▶ **WHAT IS REQUIRED**: Reproduce the opening lines of the records exactly, up to and including the line in which "left back paw: (724, 687)" occurs.

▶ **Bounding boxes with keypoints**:
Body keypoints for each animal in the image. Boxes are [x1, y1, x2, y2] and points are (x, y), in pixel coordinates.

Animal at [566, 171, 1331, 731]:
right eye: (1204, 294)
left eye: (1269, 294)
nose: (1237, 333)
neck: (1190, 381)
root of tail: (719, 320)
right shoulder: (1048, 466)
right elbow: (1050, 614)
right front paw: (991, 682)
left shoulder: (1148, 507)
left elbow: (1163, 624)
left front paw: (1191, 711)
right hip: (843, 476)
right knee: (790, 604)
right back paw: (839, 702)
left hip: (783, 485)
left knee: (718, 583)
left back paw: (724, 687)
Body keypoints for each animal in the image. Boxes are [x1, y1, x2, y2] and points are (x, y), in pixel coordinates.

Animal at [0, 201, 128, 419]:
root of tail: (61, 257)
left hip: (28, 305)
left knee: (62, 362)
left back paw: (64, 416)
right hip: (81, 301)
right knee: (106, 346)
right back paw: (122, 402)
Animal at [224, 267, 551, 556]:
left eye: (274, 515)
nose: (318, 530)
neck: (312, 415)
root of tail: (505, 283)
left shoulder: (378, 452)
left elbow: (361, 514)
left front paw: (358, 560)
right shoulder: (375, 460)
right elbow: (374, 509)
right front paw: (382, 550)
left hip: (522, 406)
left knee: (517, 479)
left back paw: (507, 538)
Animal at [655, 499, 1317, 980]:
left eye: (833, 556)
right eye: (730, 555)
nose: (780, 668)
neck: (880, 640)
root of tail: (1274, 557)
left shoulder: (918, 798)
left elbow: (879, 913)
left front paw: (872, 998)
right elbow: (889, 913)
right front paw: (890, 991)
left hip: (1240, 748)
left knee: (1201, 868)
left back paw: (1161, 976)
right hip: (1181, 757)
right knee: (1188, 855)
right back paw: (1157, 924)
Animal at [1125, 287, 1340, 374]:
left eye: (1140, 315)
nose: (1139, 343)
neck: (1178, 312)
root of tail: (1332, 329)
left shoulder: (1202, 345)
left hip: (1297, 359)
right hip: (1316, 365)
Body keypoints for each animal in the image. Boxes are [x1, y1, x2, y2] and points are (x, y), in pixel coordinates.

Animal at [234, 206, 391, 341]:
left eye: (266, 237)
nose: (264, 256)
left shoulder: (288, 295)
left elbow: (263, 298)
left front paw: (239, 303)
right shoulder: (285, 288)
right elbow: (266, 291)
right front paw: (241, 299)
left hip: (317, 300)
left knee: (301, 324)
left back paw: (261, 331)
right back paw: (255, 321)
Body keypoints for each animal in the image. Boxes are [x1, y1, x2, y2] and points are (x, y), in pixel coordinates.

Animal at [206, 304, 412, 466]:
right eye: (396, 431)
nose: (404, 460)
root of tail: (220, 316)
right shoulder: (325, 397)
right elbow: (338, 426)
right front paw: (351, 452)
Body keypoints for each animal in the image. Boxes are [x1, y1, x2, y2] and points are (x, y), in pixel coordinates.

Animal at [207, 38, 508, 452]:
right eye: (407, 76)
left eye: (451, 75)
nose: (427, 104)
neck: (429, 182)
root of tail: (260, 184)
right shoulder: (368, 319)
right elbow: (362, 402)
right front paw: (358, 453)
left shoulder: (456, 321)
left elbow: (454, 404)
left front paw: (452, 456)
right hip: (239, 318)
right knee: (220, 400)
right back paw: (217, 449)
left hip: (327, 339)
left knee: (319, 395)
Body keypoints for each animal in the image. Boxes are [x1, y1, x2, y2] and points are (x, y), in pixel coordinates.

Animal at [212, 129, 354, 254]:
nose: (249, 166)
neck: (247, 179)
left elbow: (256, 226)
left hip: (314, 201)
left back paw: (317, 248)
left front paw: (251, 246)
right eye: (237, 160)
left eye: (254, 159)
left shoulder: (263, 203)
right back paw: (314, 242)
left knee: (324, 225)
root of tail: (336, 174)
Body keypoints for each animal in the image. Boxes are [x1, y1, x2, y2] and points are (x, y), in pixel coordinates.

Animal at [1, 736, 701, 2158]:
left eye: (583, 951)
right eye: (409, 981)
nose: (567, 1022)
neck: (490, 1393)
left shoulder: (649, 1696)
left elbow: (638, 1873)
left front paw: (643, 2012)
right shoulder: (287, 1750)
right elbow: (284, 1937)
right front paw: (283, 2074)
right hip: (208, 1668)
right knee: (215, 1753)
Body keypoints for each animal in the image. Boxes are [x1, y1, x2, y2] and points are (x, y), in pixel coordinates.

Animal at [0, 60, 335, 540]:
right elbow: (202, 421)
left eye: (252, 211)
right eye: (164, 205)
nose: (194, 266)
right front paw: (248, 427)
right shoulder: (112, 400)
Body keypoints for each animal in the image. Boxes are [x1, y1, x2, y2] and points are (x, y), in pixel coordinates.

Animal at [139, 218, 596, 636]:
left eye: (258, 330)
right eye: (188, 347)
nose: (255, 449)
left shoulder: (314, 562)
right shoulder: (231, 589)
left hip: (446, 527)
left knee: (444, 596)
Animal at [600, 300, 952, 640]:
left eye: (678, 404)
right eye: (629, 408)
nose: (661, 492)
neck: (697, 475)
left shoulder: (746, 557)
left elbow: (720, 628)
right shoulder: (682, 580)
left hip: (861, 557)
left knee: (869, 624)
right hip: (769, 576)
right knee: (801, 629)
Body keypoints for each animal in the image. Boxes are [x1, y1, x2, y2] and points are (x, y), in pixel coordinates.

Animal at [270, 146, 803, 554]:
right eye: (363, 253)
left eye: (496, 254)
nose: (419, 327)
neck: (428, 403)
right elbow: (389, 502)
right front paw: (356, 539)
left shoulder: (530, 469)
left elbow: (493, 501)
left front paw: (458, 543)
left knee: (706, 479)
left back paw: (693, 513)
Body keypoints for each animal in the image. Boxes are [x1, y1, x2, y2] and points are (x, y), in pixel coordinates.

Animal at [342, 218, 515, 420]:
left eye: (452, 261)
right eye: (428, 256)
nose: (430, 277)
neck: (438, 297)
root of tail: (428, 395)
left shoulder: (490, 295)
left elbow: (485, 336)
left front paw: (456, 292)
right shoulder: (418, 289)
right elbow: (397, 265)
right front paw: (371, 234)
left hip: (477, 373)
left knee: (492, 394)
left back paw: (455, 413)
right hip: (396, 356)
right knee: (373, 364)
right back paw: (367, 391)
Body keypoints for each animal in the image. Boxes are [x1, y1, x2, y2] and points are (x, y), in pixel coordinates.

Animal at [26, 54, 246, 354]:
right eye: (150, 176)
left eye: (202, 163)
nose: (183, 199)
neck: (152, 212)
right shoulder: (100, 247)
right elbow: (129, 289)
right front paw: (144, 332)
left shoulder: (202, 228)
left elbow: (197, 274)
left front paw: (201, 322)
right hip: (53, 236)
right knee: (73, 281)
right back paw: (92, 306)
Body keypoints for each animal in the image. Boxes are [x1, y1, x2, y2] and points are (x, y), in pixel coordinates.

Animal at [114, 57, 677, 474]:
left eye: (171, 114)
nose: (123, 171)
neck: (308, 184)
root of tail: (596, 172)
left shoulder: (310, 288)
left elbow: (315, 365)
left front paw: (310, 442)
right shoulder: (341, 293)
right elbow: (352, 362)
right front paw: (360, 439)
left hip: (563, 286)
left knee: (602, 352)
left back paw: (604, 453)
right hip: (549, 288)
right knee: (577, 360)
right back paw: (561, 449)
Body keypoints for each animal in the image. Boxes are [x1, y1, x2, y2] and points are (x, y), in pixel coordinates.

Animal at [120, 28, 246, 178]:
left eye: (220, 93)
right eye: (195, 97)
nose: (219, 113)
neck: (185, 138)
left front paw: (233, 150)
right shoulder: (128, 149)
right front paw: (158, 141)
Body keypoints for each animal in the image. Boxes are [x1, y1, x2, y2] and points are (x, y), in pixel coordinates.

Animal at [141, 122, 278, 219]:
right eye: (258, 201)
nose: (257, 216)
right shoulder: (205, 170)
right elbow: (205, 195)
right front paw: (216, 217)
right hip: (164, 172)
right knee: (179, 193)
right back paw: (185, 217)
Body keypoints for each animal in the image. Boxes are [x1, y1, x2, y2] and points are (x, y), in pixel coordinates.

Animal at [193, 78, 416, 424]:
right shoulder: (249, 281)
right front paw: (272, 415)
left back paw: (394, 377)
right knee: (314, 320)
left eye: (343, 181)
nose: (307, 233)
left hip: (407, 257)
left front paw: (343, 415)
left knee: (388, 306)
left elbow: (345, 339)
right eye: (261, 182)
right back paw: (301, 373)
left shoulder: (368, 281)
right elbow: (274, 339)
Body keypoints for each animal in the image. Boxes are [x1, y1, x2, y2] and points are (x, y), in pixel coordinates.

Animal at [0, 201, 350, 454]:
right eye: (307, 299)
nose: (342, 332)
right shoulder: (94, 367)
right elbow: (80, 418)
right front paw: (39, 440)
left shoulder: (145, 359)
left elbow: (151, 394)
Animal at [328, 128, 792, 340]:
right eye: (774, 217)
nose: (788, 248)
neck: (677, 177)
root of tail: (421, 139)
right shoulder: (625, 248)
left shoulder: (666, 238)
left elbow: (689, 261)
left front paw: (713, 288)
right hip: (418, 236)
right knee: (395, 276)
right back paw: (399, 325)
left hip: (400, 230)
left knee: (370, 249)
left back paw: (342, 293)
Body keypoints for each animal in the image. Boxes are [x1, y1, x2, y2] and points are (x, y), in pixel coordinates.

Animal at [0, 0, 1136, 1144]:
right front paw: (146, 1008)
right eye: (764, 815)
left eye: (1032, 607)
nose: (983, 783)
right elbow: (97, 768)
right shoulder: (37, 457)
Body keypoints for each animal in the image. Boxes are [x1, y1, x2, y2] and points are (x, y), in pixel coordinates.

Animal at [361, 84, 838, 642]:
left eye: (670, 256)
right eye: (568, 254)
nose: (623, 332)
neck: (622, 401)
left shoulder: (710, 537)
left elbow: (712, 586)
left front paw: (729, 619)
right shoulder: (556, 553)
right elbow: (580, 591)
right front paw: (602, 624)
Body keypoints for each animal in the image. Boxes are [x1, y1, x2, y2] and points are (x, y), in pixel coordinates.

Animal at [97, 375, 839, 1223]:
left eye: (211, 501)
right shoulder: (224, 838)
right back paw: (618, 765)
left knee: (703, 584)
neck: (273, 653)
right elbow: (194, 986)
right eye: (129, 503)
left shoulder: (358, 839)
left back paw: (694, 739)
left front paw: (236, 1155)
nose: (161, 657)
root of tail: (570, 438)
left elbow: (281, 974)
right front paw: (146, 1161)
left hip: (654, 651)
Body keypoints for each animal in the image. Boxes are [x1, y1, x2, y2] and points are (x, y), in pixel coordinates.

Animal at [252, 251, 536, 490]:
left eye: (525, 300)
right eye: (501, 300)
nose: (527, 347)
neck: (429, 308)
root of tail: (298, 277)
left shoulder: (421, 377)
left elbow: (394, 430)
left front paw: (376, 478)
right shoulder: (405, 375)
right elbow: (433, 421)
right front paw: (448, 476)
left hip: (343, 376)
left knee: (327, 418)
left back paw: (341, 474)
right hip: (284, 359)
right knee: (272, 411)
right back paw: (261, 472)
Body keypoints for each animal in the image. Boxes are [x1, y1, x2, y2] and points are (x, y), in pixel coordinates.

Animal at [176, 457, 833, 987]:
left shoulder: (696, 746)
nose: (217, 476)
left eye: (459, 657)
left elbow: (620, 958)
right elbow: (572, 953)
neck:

▶ **WRITTEN ANSWER**:
Body keypoints for each animal in the image. Boxes are [x1, y1, x2, y2] and points are (x, y), in pixel coordinates.

Animal at [566, 171, 1331, 731]:
right eye: (1204, 294)
left eye: (1269, 294)
nose: (1237, 333)
neck: (1190, 381)
root of tail: (719, 320)
right shoulder: (1048, 466)
right elbow: (1050, 614)
right front paw: (991, 682)
left shoulder: (1148, 507)
left elbow: (1163, 624)
left front paw: (1191, 711)
right hip: (843, 476)
right knee: (790, 604)
right back paw: (839, 702)
left hip: (783, 485)
left knee: (718, 583)
left back paw: (724, 687)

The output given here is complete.